The strengths that make North Carolina unusual also make them the best pick to win the national championship. That starts with experience, with seniors Brice Johnson and Marcus Paige, and a roster devoid of major freshman contributions. The Tar Heels don’t rely on the three-pointer—if they did, they would have lost to Syracuse. Their strength is their frontcourt, which starts with Johnson but is deep. When Johnson sat out for 11 minutes of the first half against the Orange, junior forwards Kennedy Meeks and Isaiah Hicks stepped up. On Monday, it could be Justin Jackson, or Theo Pinson, in a similar role. For those reasons—UNC’s depth, its experience and its interior players—the Tar Heels will beat the Wildcats.

Pete Thamel

North Carolina over Villanova

Three things to watch for in the national championship game

This should be a fun and engaging game between two teams that prefer an up-tempo and free-flowing style. Syracuse assistant Mike Hopkins said in the losing locker room Saturday that for the Wildcats to have a chance, they’ll need to turn UNC over. It’s hard to imagine senior guard Marcus Paige and the experienced and poised Tar Heels getting rattled, as they are No. 21 nationally in turnover percentage. I took Carolina to start the NCAA tournament, and even Villanova’s historic performance on Saturday hasn’t shaken that stance. Look for the Tar Heels’ depth and dedication to pounding the ball inside to make Villanova vulnerable by putting them in foul trouble. Eventually, the Tar Heels will be able to overpower and outlast the Wildcats. (Unless, of course, Villanova continues to channel 1985-level shooting percentages.)

Brian Hamilton

North Carolina over Villanova

There will be some regression to the mean for Villanova, which can’t possibly play as well offensively as it did in the national semifinal destruction of Oklahoma. Compounding that, North Carolina’s big men should be athletic enough to chase smaller players around the perimeter and prevent Roy Williams from having to go small and surrender his team’s one glaring advantage in most games. More anecdotally, the Tar Heels are going to have spent more than 24 hours hearing about how great the Wildcats are; on Sunday, one reporter actually asked North Carolina big man Brice Johnson if Villanova was “beatable.” There’s Tar Heels will certainly be locked in and there’s a good chance they’ll contrive some disrespect to use as motivation. That, plus their talent advantage, will be enough.
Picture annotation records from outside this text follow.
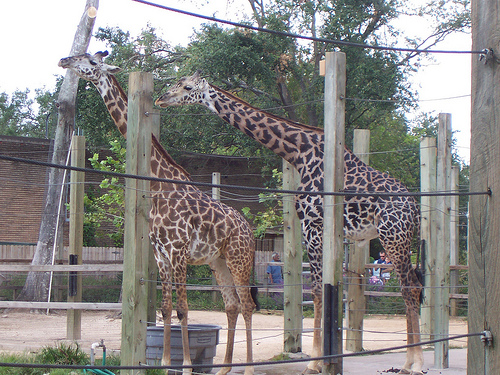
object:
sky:
[6, 3, 496, 49]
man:
[264, 252, 288, 290]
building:
[2, 139, 320, 307]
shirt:
[266, 261, 283, 284]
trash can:
[143, 323, 217, 373]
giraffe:
[56, 50, 258, 374]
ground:
[7, 304, 496, 365]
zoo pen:
[0, 0, 500, 368]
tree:
[92, 142, 122, 240]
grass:
[4, 349, 82, 374]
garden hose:
[84, 350, 116, 373]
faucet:
[93, 339, 107, 353]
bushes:
[13, 347, 65, 373]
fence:
[15, 162, 495, 374]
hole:
[143, 153, 145, 157]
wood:
[129, 121, 151, 219]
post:
[322, 51, 347, 366]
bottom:
[321, 283, 344, 371]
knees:
[161, 305, 172, 319]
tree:
[249, 1, 473, 248]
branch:
[355, 17, 469, 99]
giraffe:
[153, 67, 432, 373]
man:
[373, 250, 394, 284]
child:
[381, 257, 392, 275]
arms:
[382, 269, 397, 276]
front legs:
[157, 259, 175, 373]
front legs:
[299, 236, 326, 373]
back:
[179, 173, 253, 236]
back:
[320, 128, 410, 206]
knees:
[224, 303, 239, 316]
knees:
[399, 277, 420, 300]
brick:
[16, 202, 27, 211]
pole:
[121, 69, 153, 372]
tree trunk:
[23, 1, 96, 305]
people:
[380, 256, 390, 284]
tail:
[250, 230, 259, 308]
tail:
[414, 236, 426, 306]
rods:
[116, 0, 491, 59]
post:
[466, 0, 500, 369]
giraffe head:
[58, 50, 120, 81]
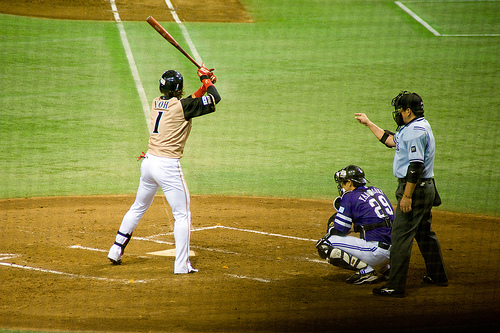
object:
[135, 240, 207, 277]
base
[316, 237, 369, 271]
guards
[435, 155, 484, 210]
ground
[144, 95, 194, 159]
back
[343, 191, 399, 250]
back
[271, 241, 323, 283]
ground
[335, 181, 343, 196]
mask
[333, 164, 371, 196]
helmet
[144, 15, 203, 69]
bat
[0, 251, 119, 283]
lines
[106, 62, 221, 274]
baseball player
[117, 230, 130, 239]
straps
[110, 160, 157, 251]
leg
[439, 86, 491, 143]
ground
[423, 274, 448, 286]
black shoe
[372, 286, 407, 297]
black shoe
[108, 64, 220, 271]
batter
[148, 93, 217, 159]
jersey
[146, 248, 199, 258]
home plate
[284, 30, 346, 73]
grass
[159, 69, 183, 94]
helmet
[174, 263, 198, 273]
foot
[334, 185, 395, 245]
jersey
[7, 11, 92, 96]
ground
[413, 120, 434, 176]
back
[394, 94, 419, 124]
head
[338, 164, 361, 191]
head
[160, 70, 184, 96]
head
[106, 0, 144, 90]
lines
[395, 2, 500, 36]
lines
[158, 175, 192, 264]
leg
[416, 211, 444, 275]
leg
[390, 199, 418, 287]
leg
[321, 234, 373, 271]
leg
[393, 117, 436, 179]
shirt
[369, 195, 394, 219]
number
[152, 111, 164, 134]
number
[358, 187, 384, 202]
surname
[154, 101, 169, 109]
surname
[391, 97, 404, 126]
mask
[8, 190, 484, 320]
dirt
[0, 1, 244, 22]
dirt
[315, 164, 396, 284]
baseball player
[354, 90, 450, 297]
pitcher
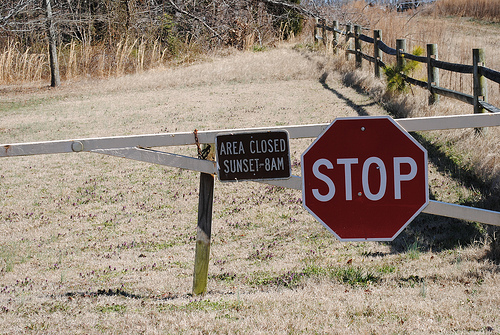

MORE: The Case For—and the Case Against—each team on Monday night

Dan Greene

North Carolina over Villanova

With Saturday night’s slaughter of Oklahoma fresh in mind, it is hard to imagine Villanova coming out on the wrong end just 48 hours later. The Wildcats have been defending tenaciously and, against the Sooners, shot historically. But the Tar Heels have been low-key dominant as well, winning each of their five tourney games by 14 points or more. Against Syracuse, the depth and skill of North Carolina’s bigs was on full display, and given Villanova’s relative lack of size, that is going to be a handful to deal with even for a suddenly elite and well-connected defense. That inside presence, mixed with a more grounded shooting performance from Villanova, should give North Carolina the edge in the kind of thrilling finale this tournament deserves.